◆ **EXERCISE BRIEF**
All lines below containing "back" are to be listed.

[Landmark coordinate records]

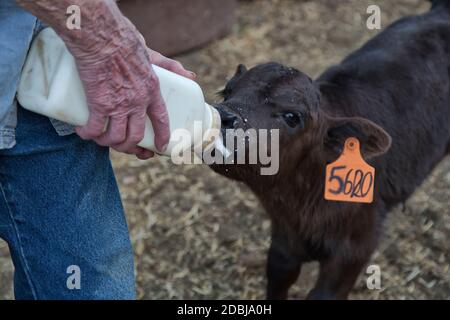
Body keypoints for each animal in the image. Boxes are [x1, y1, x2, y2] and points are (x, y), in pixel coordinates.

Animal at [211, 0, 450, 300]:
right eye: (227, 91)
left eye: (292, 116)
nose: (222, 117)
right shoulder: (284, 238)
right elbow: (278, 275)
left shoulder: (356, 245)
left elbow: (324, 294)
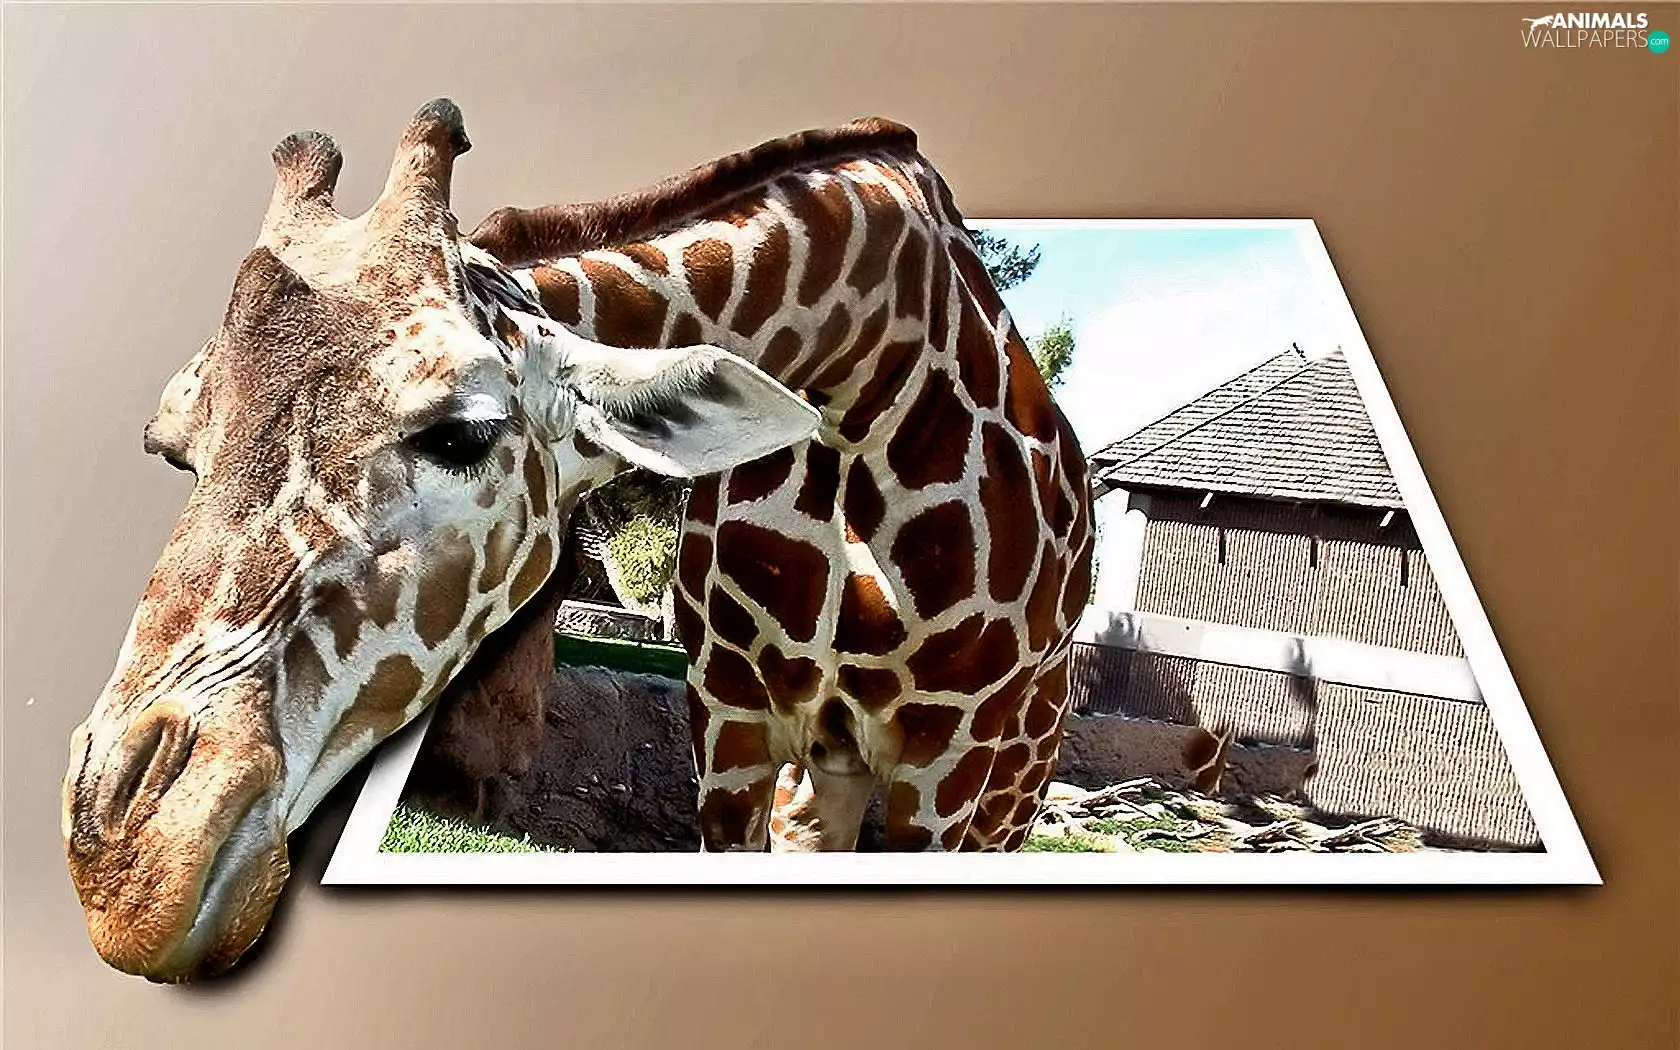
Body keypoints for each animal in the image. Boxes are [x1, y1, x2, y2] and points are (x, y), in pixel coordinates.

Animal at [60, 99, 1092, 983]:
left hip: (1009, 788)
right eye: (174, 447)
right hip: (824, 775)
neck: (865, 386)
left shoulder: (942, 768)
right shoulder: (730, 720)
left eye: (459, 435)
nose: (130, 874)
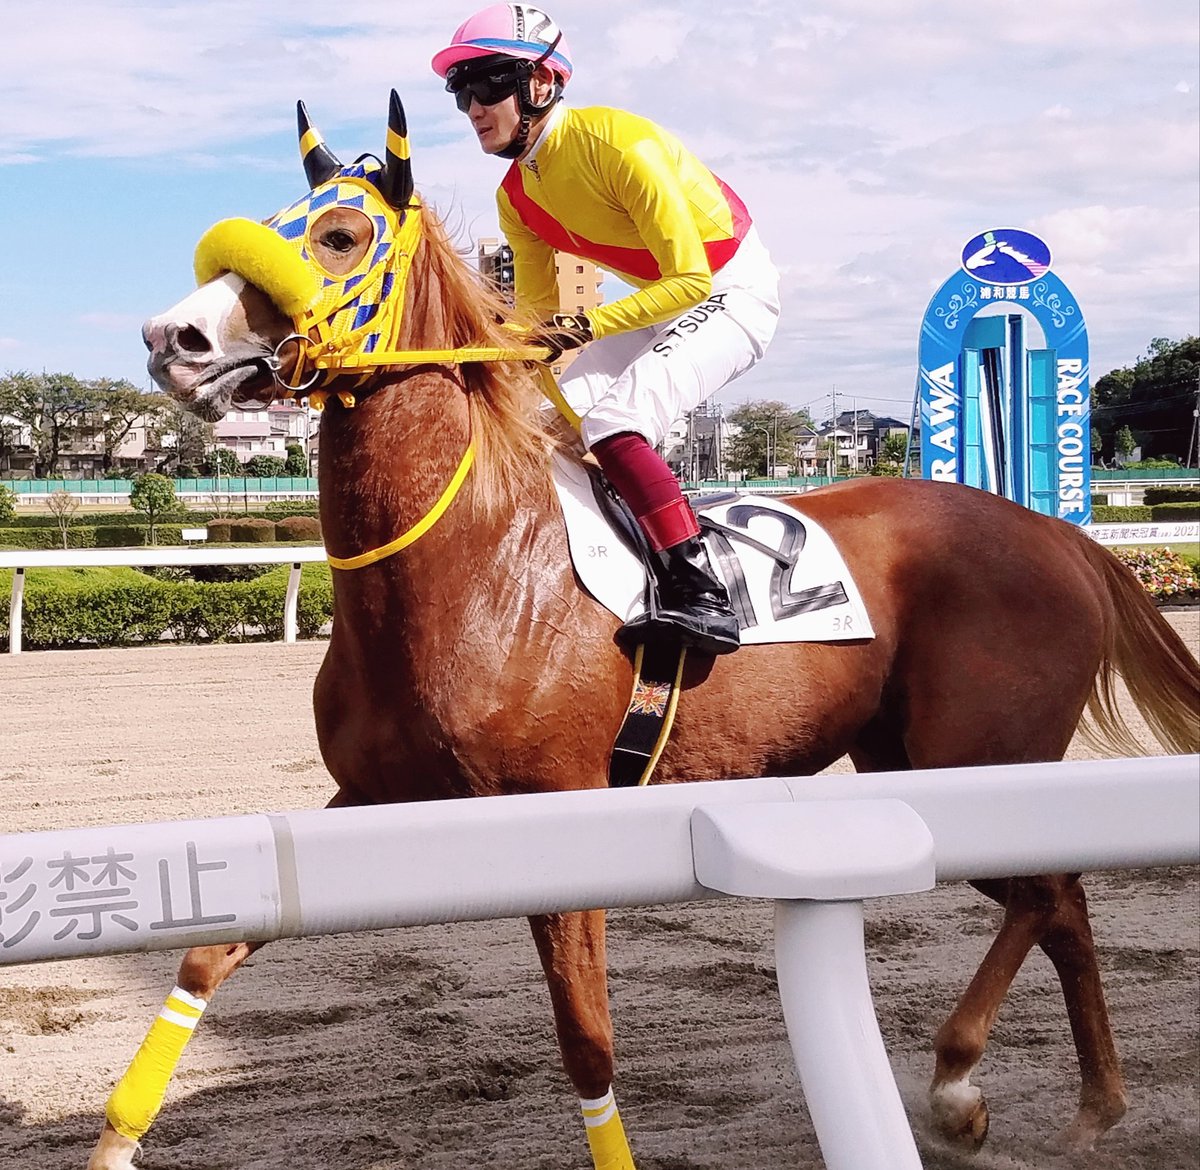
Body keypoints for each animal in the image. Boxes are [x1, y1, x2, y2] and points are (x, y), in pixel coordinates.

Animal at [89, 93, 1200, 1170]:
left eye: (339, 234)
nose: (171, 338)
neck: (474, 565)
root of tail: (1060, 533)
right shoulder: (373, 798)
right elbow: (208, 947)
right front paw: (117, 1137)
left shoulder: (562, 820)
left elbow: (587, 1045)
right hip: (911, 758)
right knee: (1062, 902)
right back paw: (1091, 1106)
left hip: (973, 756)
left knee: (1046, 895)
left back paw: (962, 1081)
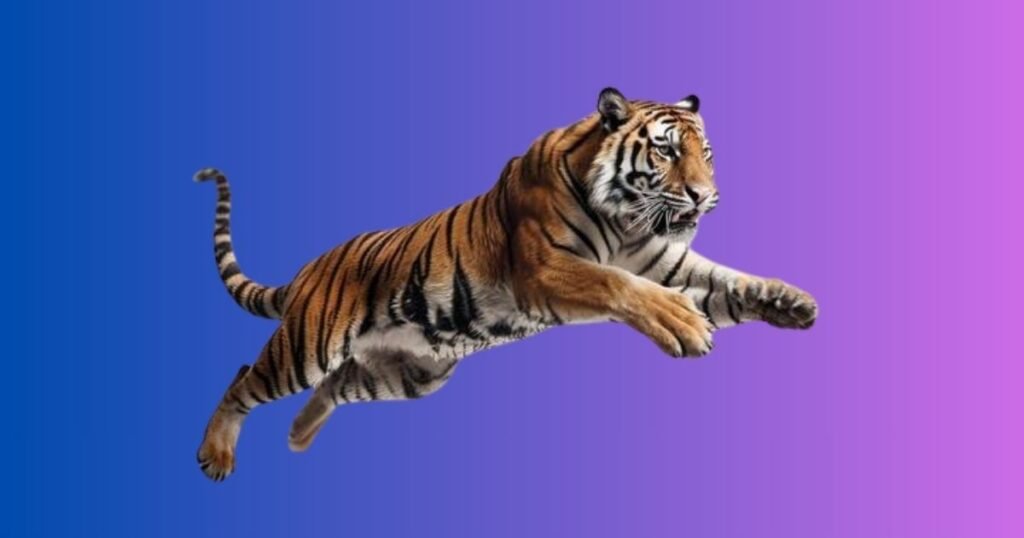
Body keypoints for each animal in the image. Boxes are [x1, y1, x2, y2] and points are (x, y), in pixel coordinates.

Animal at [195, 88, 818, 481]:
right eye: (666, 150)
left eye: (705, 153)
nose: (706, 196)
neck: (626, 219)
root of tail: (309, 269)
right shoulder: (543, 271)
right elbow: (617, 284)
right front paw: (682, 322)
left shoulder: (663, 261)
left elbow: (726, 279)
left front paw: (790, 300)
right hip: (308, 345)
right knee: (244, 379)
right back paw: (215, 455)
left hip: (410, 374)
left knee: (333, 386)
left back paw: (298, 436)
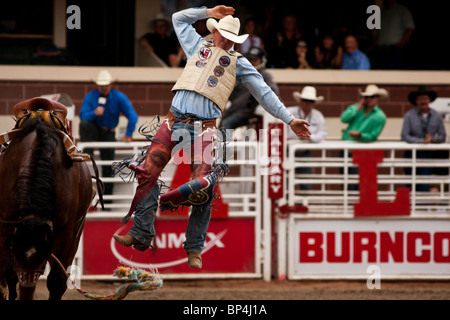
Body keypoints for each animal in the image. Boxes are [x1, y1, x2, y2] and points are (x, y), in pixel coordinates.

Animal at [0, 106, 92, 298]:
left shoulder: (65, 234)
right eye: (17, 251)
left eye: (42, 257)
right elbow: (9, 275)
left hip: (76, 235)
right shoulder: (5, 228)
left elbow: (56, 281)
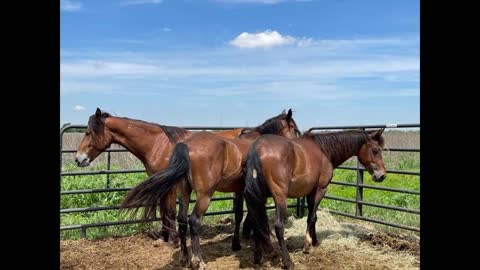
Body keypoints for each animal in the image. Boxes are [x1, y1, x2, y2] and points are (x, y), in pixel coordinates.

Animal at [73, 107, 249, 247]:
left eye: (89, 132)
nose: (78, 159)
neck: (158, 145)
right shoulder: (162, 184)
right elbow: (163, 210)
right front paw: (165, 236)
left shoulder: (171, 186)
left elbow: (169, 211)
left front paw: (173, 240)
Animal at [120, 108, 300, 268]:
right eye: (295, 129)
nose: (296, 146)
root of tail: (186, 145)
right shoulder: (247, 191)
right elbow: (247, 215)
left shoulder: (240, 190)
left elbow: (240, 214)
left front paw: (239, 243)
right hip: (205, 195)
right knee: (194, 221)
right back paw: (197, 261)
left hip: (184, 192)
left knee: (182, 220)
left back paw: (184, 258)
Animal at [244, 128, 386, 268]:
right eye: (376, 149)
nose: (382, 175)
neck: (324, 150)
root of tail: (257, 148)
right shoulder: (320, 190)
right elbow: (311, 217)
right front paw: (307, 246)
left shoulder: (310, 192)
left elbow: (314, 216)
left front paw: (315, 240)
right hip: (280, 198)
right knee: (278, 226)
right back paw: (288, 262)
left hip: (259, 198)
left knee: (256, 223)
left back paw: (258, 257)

◆ **YOUR RESPONSE**
right back paw: (1091, 1106)
left back paw: (962, 1081)
right back paw: (215, 455)
left back paw: (298, 436)
right back paw: (197, 261)
left back paw: (184, 258)
right back paw: (288, 262)
left back paw: (258, 257)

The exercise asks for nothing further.